Richard W. Evans a person much smarter then me happens to be a professor at BYU in economics and has four degrees—including a PhD in economics—put together a very good article. The article is titled NCAA Bowl Finance: Something Changed in 1995 is a must read. As I attempt to stumble through his work, hopefully I am able to add onto his article.
The pay difference has been closely the same, but in 1992 the Bowl Coalition was formed in order to have a national title game, but their agreement kept out the current non-BCS schools.
The Coalition included the SEC, Big 8, SWC, ACC, and Big East and Notre Dame to play in six bowl games Orange, Sugar, Cotton, Fiesta, Gator, and John Hancock/Sun Bowl.
The Pac-10 and Big 10 were not involved because of their long ties with the Rose Bowl, because of tradition with the Tournament of Roses and cranky old men who do not like change. During the three years of the Bowl Coalition the revenue distribution actually dipped in 1994.
So, in 1995 the Bowl Alliancewas formed and the only difference was that the Big 8 and SWC merged to form the Big XII and then the bowl games were trimmed to the Sugar, Orange, and Fiesta.
The Big 10 and Pac-1o kept their agreement to be stubborn and play each leagues champion in the Rose Bowl.
The 1995 season was the first year that the revenue disparity made a huge jump and feeding into the all ready gold-lined pockets with more gold and the teams not within the Alliance their revenue did not increase since they were not allowed into the party.
1998 was a huge deal because that is the year the BCS was formed. It actually, reluctantly, joined the party and that is when the bowl season income jumped exponentially each year for the BCS leagues.

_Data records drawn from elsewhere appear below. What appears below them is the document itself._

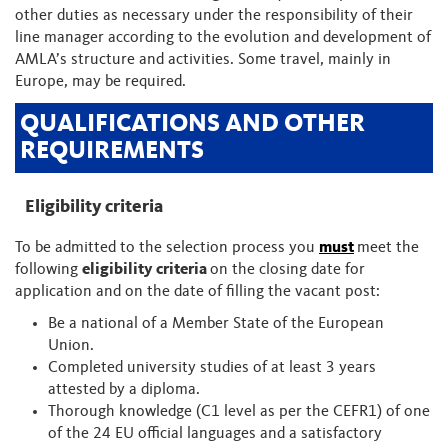
other duties as necessary under the responsibility of their
line manager according to the evolution and development of
AMLA’s structure and activities. Some travel, mainly in
Europe, may be required.
QUALIFICATIONS AND OTHER
REQUIREMENTS
Eligibility criteria
To be admitted to the selection process you
must
meet the
following
eligibility criteria
on the closing date for
application and on the date of filling the vacant post:
Be a national of a Member State of the European
Union.
Completed university studies of at least 3 years
attested by a diploma.
Thorough knowledge (C1 level as per the CEFR1) of one
of the 24 EU official languages and a satisfactory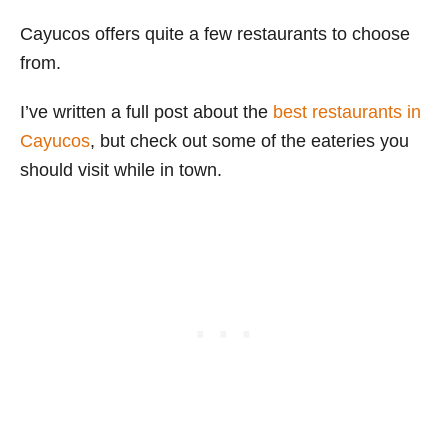
Cayucos offers quite a few restaurants to choose
from.
I’ve written a full post about the
best restaurants in
Cayucos
, but check out some of the eateries you
should visit while in town.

As for the non-BCS leagues they get $9.5 million each year and then an additional $9.5 million once a non-BCS team makes it into a big money game.
However, when you look at the chart when the BCS money increased during the current BCS model the non-BCS stays the relatively stagnant except when a non-BCS team gets into a BCS bowl game.

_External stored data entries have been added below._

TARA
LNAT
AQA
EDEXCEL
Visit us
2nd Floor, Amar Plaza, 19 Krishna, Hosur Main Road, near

With the recent Congress hearings with the BCS the "defense" was that since the inception of the BCS it has given more access and money to the non-BCS, however when you take the bowl revenue where the majority is from the five BCS games that pay out is $17-$20 million.
Even with the money that is handed down to the non-BCS the disparity is growing everywhere, and the only years when the revenue moves in opposite directions is in 2004, 2006, 2007, and 2008. To no surprise that is the years when teams outside the BCS leagues qualified for a BCS game.
The argument that the BCS has given more money to the non-BCS is accurate that they would not have been able to get, but the flip side is that the BCS schools get astronomically more money then the non-BCS.
I agree that the BCS leagues deserve more money then the non-BCS leagues because Florida, USC, Texas, and others in that caliber are the one's that bring the ad dollars and eyeballs to the game.
One last note is that out of all of the bowl games that have one non-BCS schools participating only four have payouts of one million dollars or more. Again, this goes back to my earlier statement that the big leagues bring the money, but that number is putrid when one compares that the BCS leagues have twenty-two where the payout is over a million dollars.
The disparity is just going to keep growing unless there is another to distribute more revenue to the non-BCS schools, my only suggestion would be when a non-BCS schools gets into a BCS game that school and league get the entire pay out; instead of going by the current model that requires these qualifiers to share the bowl payout with all of the non-BCS leagues.
That is just a thought and in my opinion a logical choice to reward a school and league for having a great season.